Il détourna les yeux, cachant par le fait même le trouble qui s’était peint dans ses yeux carmin. « Approche, Élyane », lui commanda alors le vampire pour la faire taire. Il écarta quelque peu le bras, se taisant lui-même par la suite. Surprise, l’adolescente se poussa un peu plus près de l’adulte, relevant son museau vers lui avec incertitude. Le bras qu’il avait écarté se replia alors autour d’elle, l’enlaçant simplement. Sans le moindre mot et avec une certaine routine, il replia son index de manière à venir percer la peau de sa paume de main à l’aide de son ongle griffu, offrant cette dernière à la jeune fille qui le regardait avec une toute nouvelle avidité.

Les joues rosies par la honte, l’odeur enivrait à nouveau son museau. Repoussant tout signe de faiblesse, ses deux mains s’agrippaient au poignet de Rax’Zeï, craignant qu’il ne s’écarte brutalement. Néanmoins, il ne faisait pas, et ne le ferait plus. Élyane avait posé ses lèvres contre la paume d’ivoire de son bourreau, léchant avec gourmandise le sang qui s’en échappait, la tête triturée entre un lot de conflits moraux qu’elle noya dans ce breuvage si longtemps attendu.
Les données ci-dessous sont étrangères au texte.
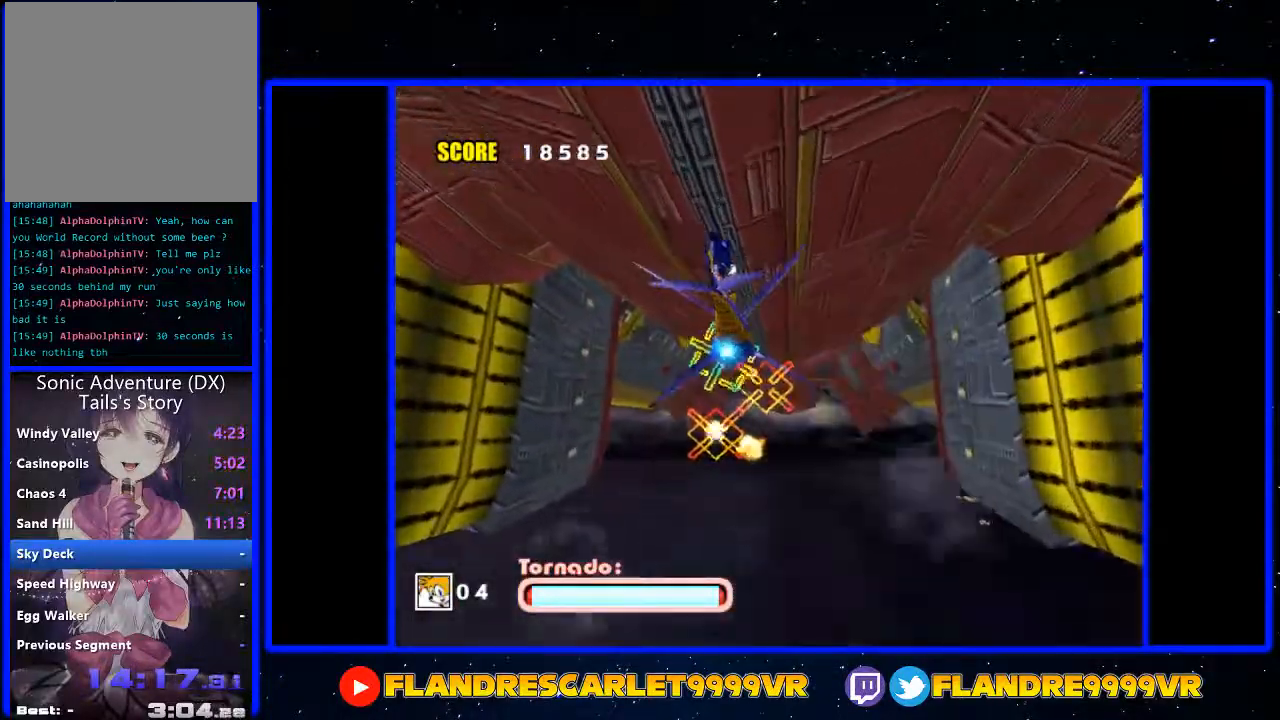
{"dt_ms": 500, "buttons": ["A"], "left_stick": "right", "right_stick": "center", "events": [[67, "left_stick", "left"], [233, "left_stick", "center"], [333, "left_stick", "right"]]}
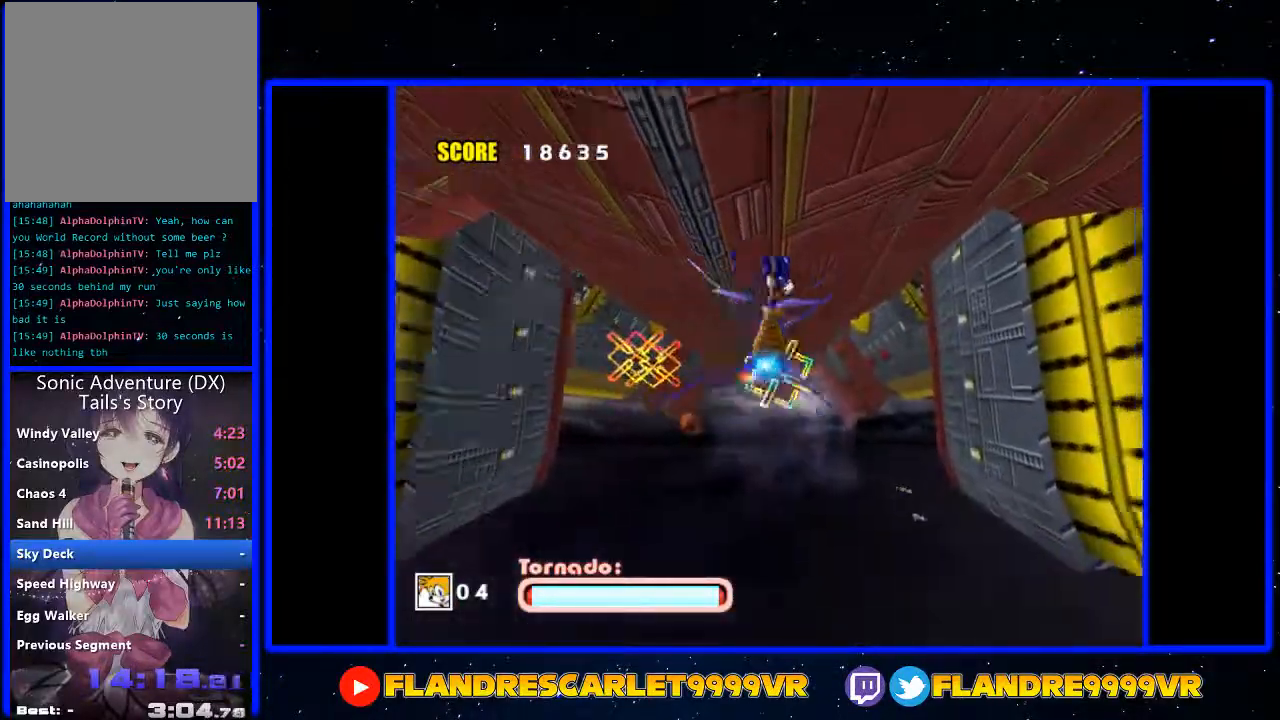
{"dt_ms": 500, "buttons": [], "left_stick": "left", "right_stick": "center", "events": [[267, "A", "up"], [267, "left_stick", "center"], [400, "left_stick", "left"]]}
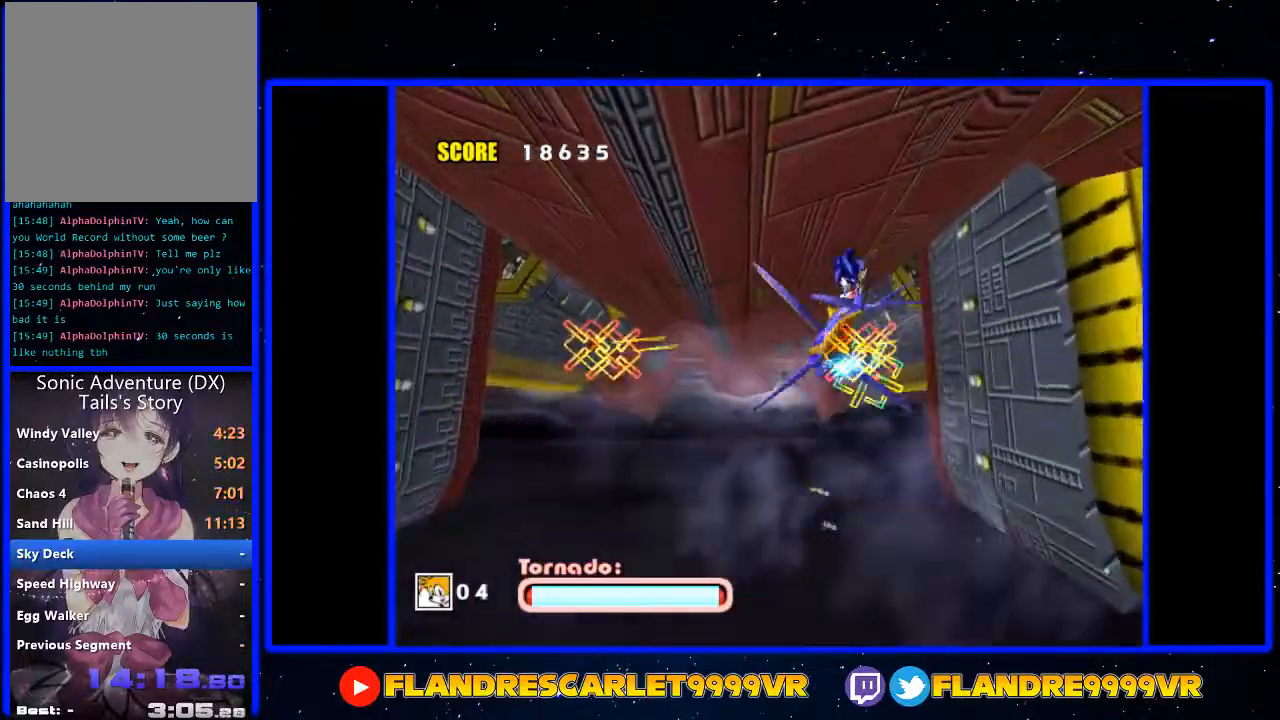
{"dt_ms": 500, "buttons": [], "left_stick": "center", "right_stick": "center", "events": [[100, "left_stick", "center"]]}
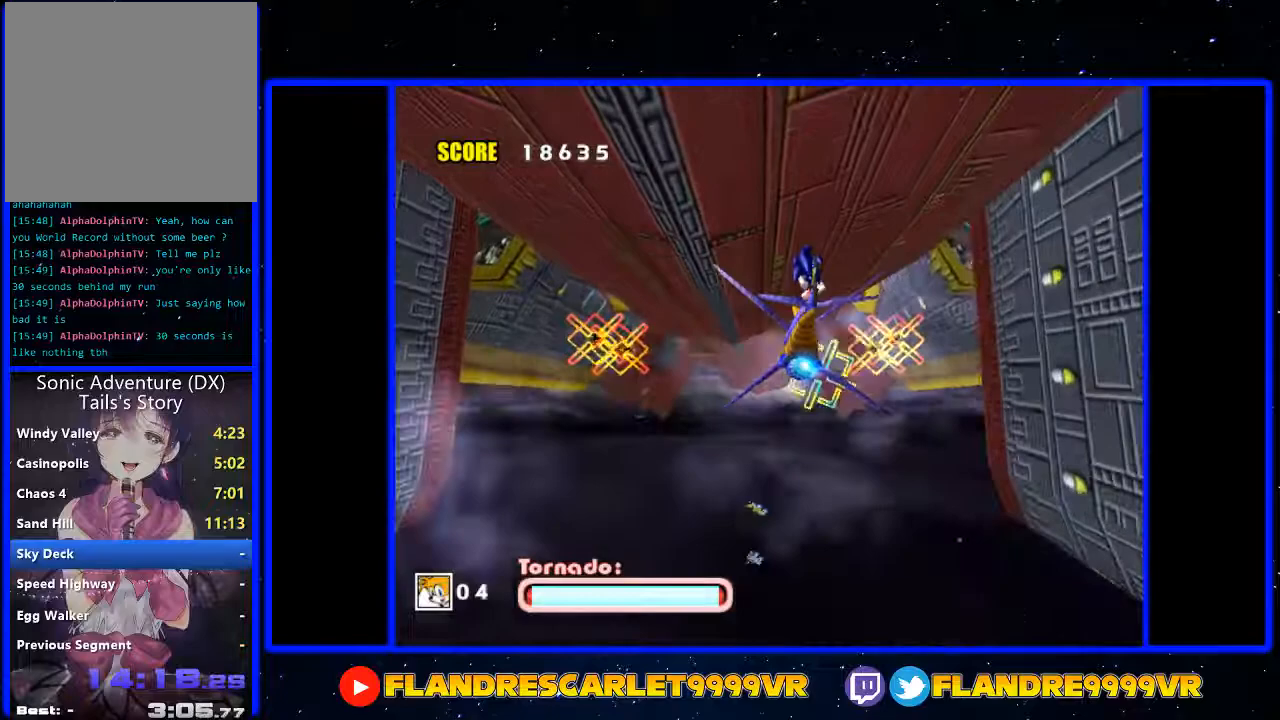
{"dt_ms": 500, "buttons": ["A"], "left_stick": "center", "right_stick": "center", "events": [[67, "A", "down"], [67, "left_stick", "down-left"], [333, "left_stick", "center"]]}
Lorsqu’elle fut enfin repue, Élyane releva la tête vers lui, étirant un sourire ravie cerné de dents ensanglantées. C’était à son tour de se lécher les lèvres pour ne pas oublier une seule goutte du sang quilui avait été offert.

Ce n’est qu’après qu’elle écarquilla ses yeux en se renfrognant. Détournant la tête sans pour autant s’écarter du bras qui l’enlaçait, elle échappa quelques marmonnements imperceptibles, bougons et sans queue ni tête avant d’affirmer :

- Maintenant, je n’en boirais plus jamais. C’est fini, j’ai bu, c’est terminé. Je ne suis pas une goule, je suis encore moins un vampire. J’aurai plus besoin de le faire… je vais redevenir comme avant, à vagabonder là et là. Oui, comme avant… sans sang. Même s’il goûte diablement bon : sans sang. Parce que cette partie-là était un mauvais rêve.
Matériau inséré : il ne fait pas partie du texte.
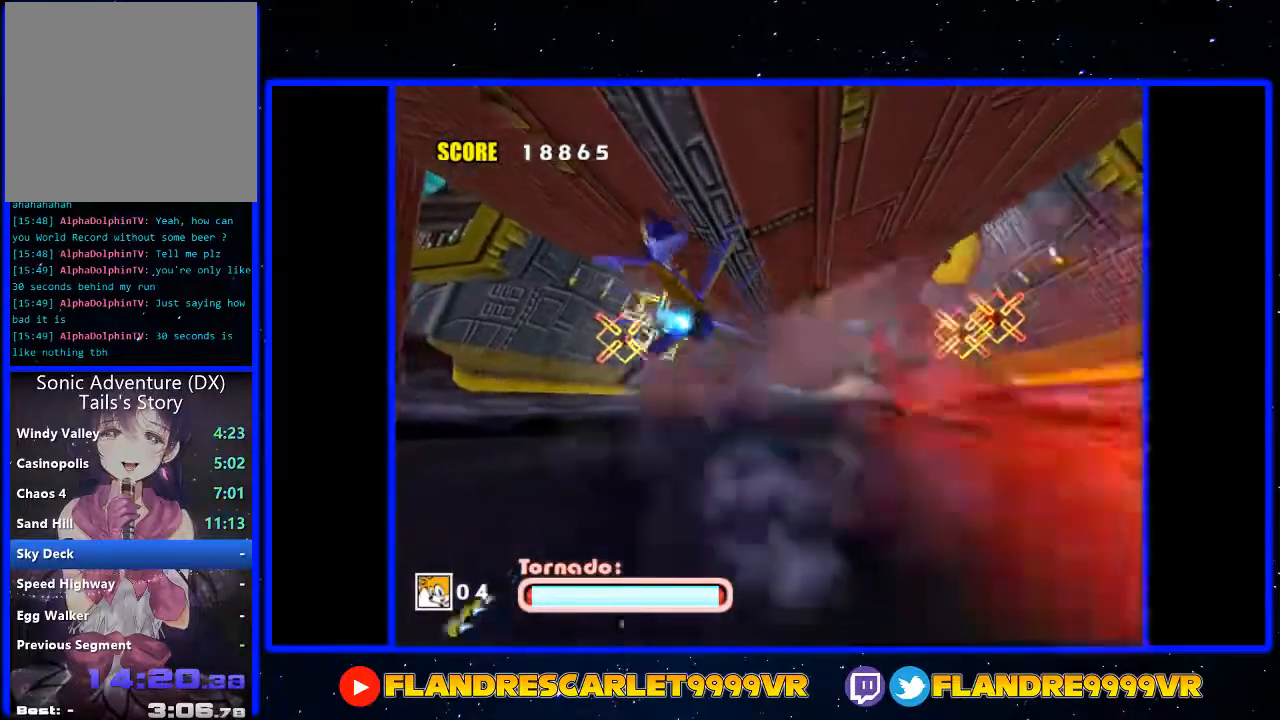
{"dt_ms": 500, "buttons": [], "left_stick": "center", "right_stick": "center", "events": [[67, "left_stick", "center"], [167, "A", "up"], [200, "left_stick", "down"], [467, "left_stick", "center"]]}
- Il faudra bien un jour ou l'autre que tu comprennes Élyane, se contenta de soupirer l’adulte. C’est comme une lumière. Ce n’est qu'un espoir qui au fond, ne fait que briller au loin sans plus. Tu es damné comme je le suis…

Il demeura silencieux un moment, puis ajouta plus bas :

- Je ne suis plus le seul, maintenant… nous sommes deux, et ce pour toujours, Élyane.
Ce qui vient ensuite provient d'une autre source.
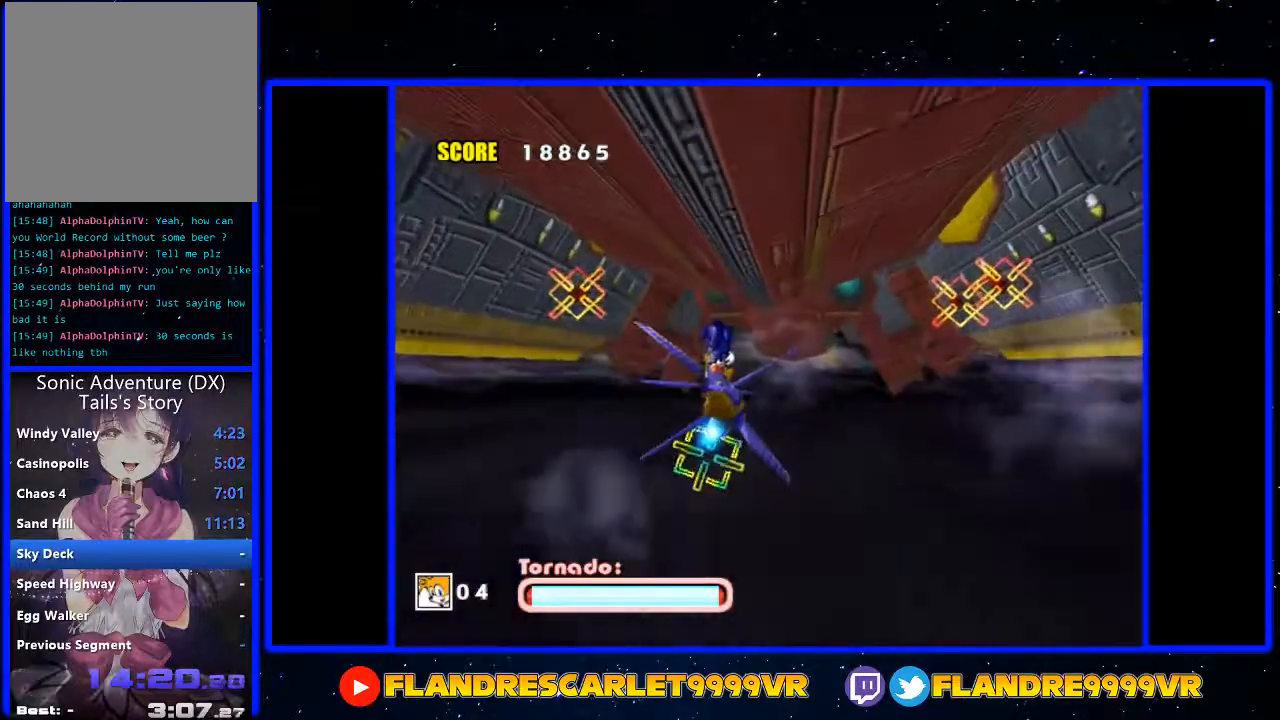
{"dt_ms": 500, "buttons": [], "left_stick": "right", "right_stick": "center", "events": [[333, "left_stick", "right"]]}
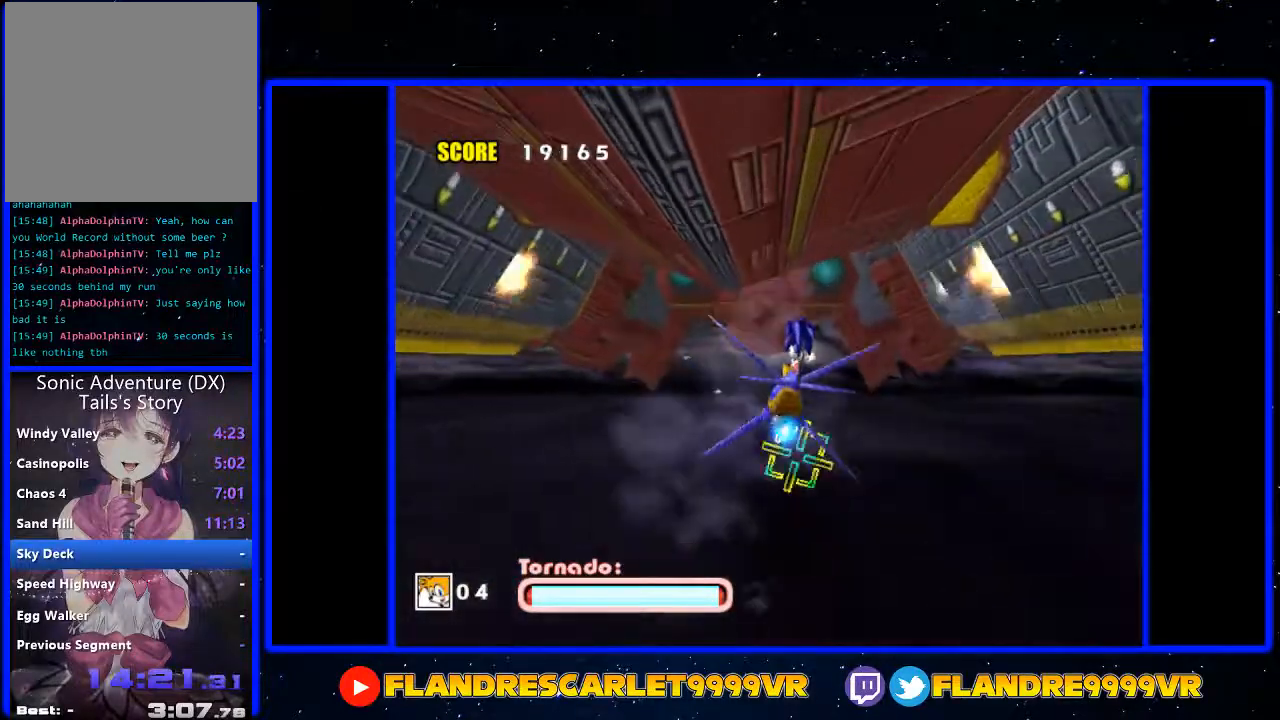
{"dt_ms": 500, "buttons": ["A"], "left_stick": "up-left", "right_stick": "center", "events": [[33, "left_stick", "center"], [333, "A", "down"], [400, "left_stick", "up-left"]]}
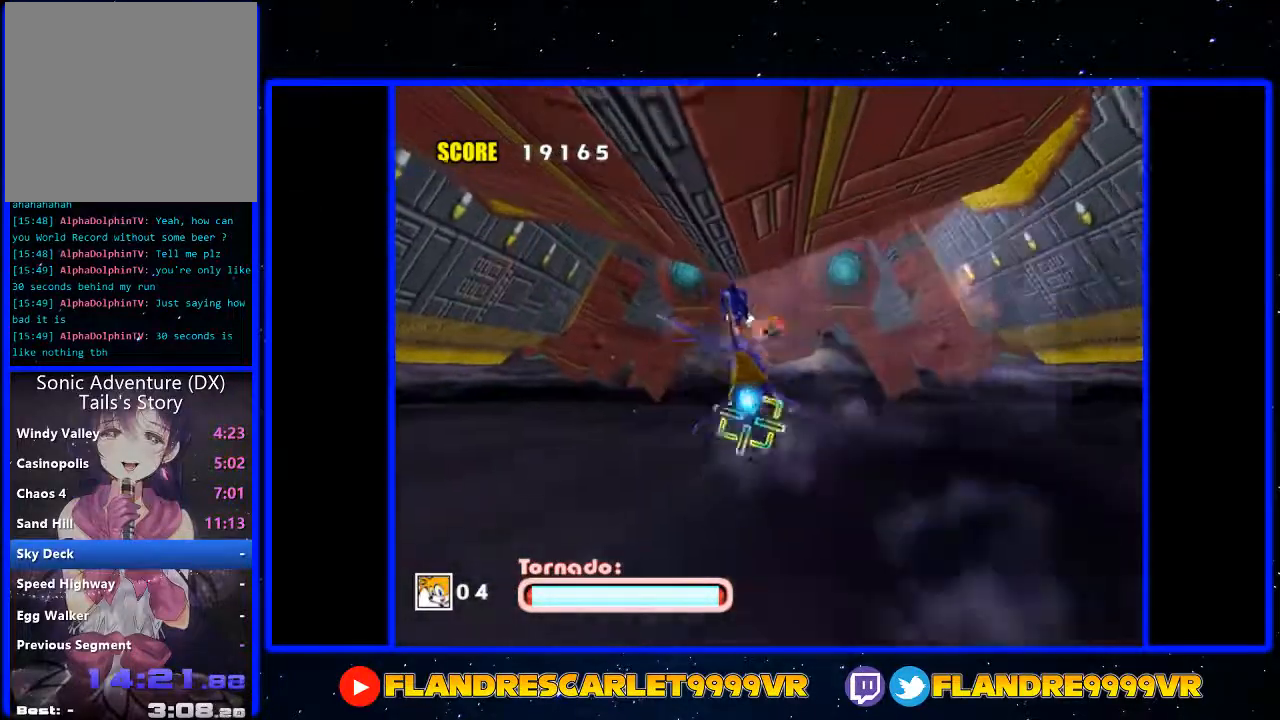
{"dt_ms": 500, "buttons": ["A"], "left_stick": "down-right", "right_stick": "center", "events": [[500, "left_stick", "down-right"]]}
- C’est pas vrai, rétorqua-t-elle alors en pinçant les lèvres. Toi tu es immortel, moi pas. Je vais mourir et je partirai. Je suis pas damnée comme tu l’es.

- Certes, mais le jour où tu mourras, je te coucherai dans ton lit et je t’y laisserai comme si tu sommeillais pour toujours. Ensuite, je prierai chaque nuit le Faucheur jusqu’au jour où il décidera de te ramener. Et s’il ne le fait pas… je maudirai son nom pour l’éternité.

Rax’Zei abaissa son visage vers l’avant, posant ses lèvres contre les cheveux de l’enfant qu’il tenait dans ses bras. Il inspira doucement l’odeur de celle-ci, resserrant son étreinte autour de son corps fragile avec une certaine fièvre. « Pourquoi? » s’était enquit l’adolescente avec une certaine angoisse, au vue des paroles mentionnées.

- Parce que… je ne veux pas que tu me quittes… Je ne supporterais pas d’être seul à nouveau, je veux t’avoir près de moi… Écoutes donc mes balivernes et mes divagations de vampire givré, avoua t’il encore plus bas en appuyant l’adolescente contre lui.

Élyane s’en étonna rapidement, le visage teinté de surprise. Elle le cacha néanmoins en enfouissant son minois dans ses vêtements, étouffant par le même geste son embarras. Elle resserra ses bras autour de lui, serrant ses poings dans les replis de son long manteau. Une fois bien emmitouflée, une fois bien masquée, elle avoua.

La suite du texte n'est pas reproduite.